23 To him succeeded AURELIUS ALEXANDER, a very young man, who was named Caesar by the army, and Augustus by the senate. Having undertaken a war with the Persians, he defeated their king Xerxes with great glory. He enforced military discipline with much severity, and disbanded whole legions that raised a disturbance. He had for his adviser, or secretary of state, Ulpian, the compiler of the law. He was also in great favour at Rome. He lost his life in Gaul, in a tumult of the soldiery, in the thirteenth year and eighth day of his reign. He testified great affection for his mother Mammaea.
1 Se civilissimum praebuit.] Civilis, applied to a person, properly signifies that he "behaves as a citizen ought to behave towards his fellow citizens," and may often be rendered "polite, affable, courteous." Civilitas has two senses; one derived from this sense of civilis, and the other "the art of governing, or directing affairs in a civitas, or free state." Both these words occur frequently in Eutropius; I have endeavoured always to give them that sense which the passages where they are found seemed to require.
2 A town on the Baetis or Guadalquivir, not far from Seville. It was also the birth-place of Hadrian.
3 So Tzschucke writes the word. As it was a later name of Media, it should rather, it would appear, be written Medena, as Cellarius gives it in his edition of Sextus Rufus, c. 16.
4 Gratia salutandi.] "For the sake of saluting or paying his respects to them."
5 Domitia Paullina.Glareanus.
6 Boionius.] This name is supposed by Casaubon ad Capitolin. Vit. T. Anton. c. 3 and by Mad. Dacier ad Aurel. Vict. de Caes. c. 16, to be derived from Boionia Procilla, Titus Antoninus's grandmother, who had made him her heir.
7 Consecratus.] See note on vii. 13.
8 The Sallentines were a people of Calabria in Italy; the name of this king was Malennius, according to Capitolinus, Vit. M. Anton. c. 1.

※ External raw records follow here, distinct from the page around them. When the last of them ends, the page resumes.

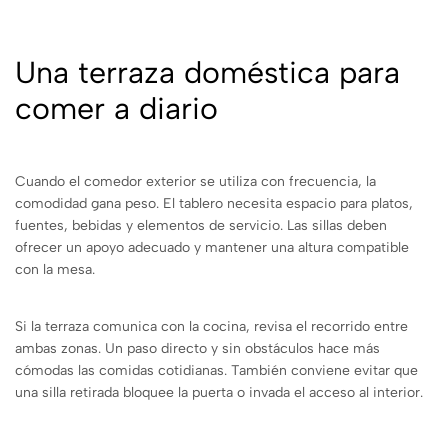
Una terraza doméstica para
comer a diario
Cuando el comedor exterior se utiliza con frecuencia, la
comodidad gana peso. El tablero necesita espacio para platos,
fuentes, bebidas y elementos de servicio. Las sillas deben
ofrecer un apoyo adecuado y mantener una altura compatible
con la mesa.
Si la terraza comunica con la cocina, revisa el recorrido entre
ambas zonas. Un paso directo y sin obstáculos hace más
cómodas las comidas cotidianas. También conviene evitar que
una silla retirada bloquee la puerta o invada el acceso al interior.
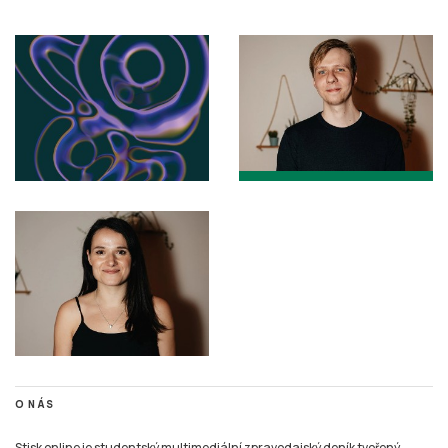
O NÁS
Stisk online je studentský multimediální zpravodajský deník tvořený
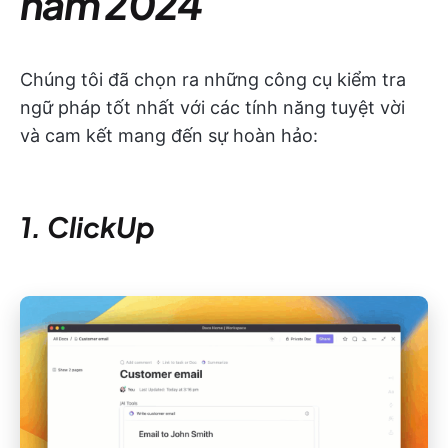
năm 2024
Chúng tôi đã chọn ra những công cụ kiểm tra
ngữ pháp tốt nhất với các tính năng tuyệt vời
và cam kết mang đến sự hoàn hảo:
1. ClickUp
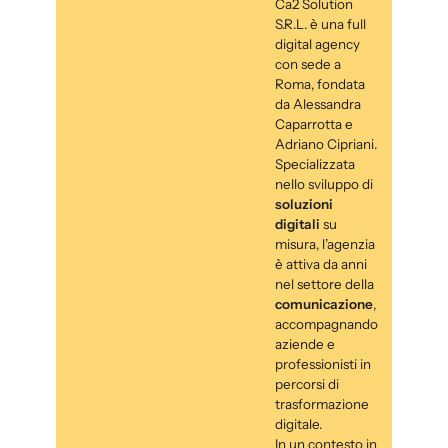
Ca2 Solution
S.R.L. è una full
digital agency
con sede a
Roma, fondata
da Alessandra
Caparrotta e
Adriano Cipriani.
Specializzata
nello sviluppo di
soluzioni
digitali
su
misura, l’agenzia
è attiva da anni
nel settore della
comunicazione
,
accompagnando
aziende e
professionisti in
percorsi di
trasformazione
digitale.
In un contesto in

9 Genere.] Both having been adopted by Antoninus Pius; see Capitolinus, Vit. Ant. P. c. 4. Hence Verus is called the brother of Marcus by Aurelius Victor de Caes. c. 16; by Jamblichus ap. Photium, p. 242; by Capitolinus Vit. Veri, c. 4 and 11; and by Orosius, vii. 15.Tzschucke.
10 The territory inhabited by the Veneti, in which both Concordia and Altinum were situate, distant from each other about thirty-one miles.
11 Casu morbi.] Glareanus interprets casu by eventu. Casus morbi seems to be much the same as the simple morbus, or morbus subitus. In c. 12 occurs casus pestilentiae.
12 Quantum nulla memoria fuit.] The same words are used by Capitolinus, c. 17. The meaning seems to be, that there had been no war with the Germans equally formidable.
13 See c. 10.
14 A town in Upper Pannonia, on the Danube, where Haimburg or Petronel now stands. See Mannert, T. iii. p. 740; also Cluverius and Cellarius.
15 The title of Caesar was now given to the person next in dignity to the emperor, and who was intended to succeed him.
16 Murrhina.] What substance murrha, was is unknown. It has been thought to be porcelain, but is now generally supposed to have been some kind of stone.
17 He wished, as Tzschucke observes, to have the month of August called Commodus, and that of September, Herculius. See Lamprid. Vit. Comm. c. 11.
18 The praetors had been accustomed to publish each his own edict, as to the method in which he intended to administer justice for his year. The edicts were of course often very different; but by this perpetual edict a uniform course of proceeding was laid down. See note on C. Nep. Life of Cato, c. 2.
19 Opus lavacri, quae Antoninianae appellantur.] The change of gender and number, as Tzschucke observes, makes the reader suspect that something must be wrong. Cellarius supplies thermae.
20 More frequently written Osrhoene.
21 A Syrophoenician deity at Emesa; hence he himself was called Heliogabalus. He was made emperor through the artifices of his grandmother, Julia Moesa, who pretended that he was the son of Caracalla.